Given the current infrastructure, battery-electrics work best today for people who own suburban houses with garages, so weather-protected chargers can be installed. That way, these vehicle owners can do most of their charging at home. However, installing a faster charging option can cost between $1,000 and $2,500, on top of the cost of the car. Charging electric vehicles is still inconvenient for many, including people who live in cities and apartment buildings, or places where they need to park on the street, or in rural areas.
Even the best BEVs on the road today with driving ranges of 200 miles or more require compromises from consumers who go on road trips. Drivers must find places to charge every few hours. Chargers are not nearly as plentiful as gas stations, so careful planning is needed. Rather than filling the tank in five minutes or less, an electric vehicle can take 30 to 45 minutes to add enough range to proceed — assuming there's no line of battery-electrics waiting to charge. Also, charging times and costs can vary widely depending on factors outside a vehicle owner's control —such as the time of day, other loads on the local electrical grid and whether the charger next to you is being used. Given these variables, consumers can be shocked at the bills from on-the-road chargers, which can far exceed what they're used to paying to fill up with gasoline.

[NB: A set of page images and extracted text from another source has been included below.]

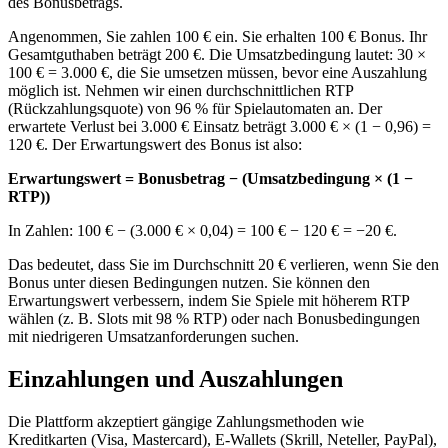
des Bonusbetrags.
Angenommen, Sie zahlen 100 € ein. Sie erhalten 100 € Bonus. Ihr
Gesamtguthaben beträgt 200 €. Die Umsatzbedingung lautet: 30 ×
100 € = 3.000 €, die Sie umsetzen müssen, bevor eine Auszahlung
möglich ist. Nehmen wir einen durchschnittlichen RTP
(Rückzahlungsquote) von 96 % für Spielautomaten an. Der
erwartete Verlust bei 3.000 € Einsatz beträgt 3.000 € × (1 − 0,96) =
120 €. Der Erwartungswert des Bonus ist also:
Erwartungswert = Bonusbetrag − (Umsatzbedingung × (1 −
RTP))
In Zahlen: 100 € − (3.000 € × 0,04) = 100 € − 120 € = −20 €.
Das bedeutet, dass Sie im Durchschnitt 20 € verlieren, wenn Sie den
Bonus unter diesen Bedingungen nutzen. Sie können den
Erwartungswert verbessern, indem Sie Spiele mit höherem RTP
wählen (z. B. Slots mit 98 % RTP) oder nach Bonusbedingungen
mit niedrigeren Umsatzanforderungen suchen.
Einzahlungen und Auszahlungen
Die Plattform akzeptiert gängige Zahlungsmethoden wie
Kreditkarten (Visa, Mastercard), E-Wallets (Skrill, Neteller, PayPal),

These are not insurmountable challenges, and Toyota shouldn't be seen as anti-BEVs. Instead, these are the problems we must solve for all consumers as we bridge an entire national transportation system to the next type of propulsion. As an industry, we need to work together with the government to address concerns that are holding consumers back from buying EVs.
Toyota and the industry will be part of the solution by providing these choices. We encourage policymakers to write regulations and laws that encourage consumers to consider all kinds of environmentally friendly, carbon-reducing vehicles that best meet their needs so we can move even faster toward a carbon-neutral society for all.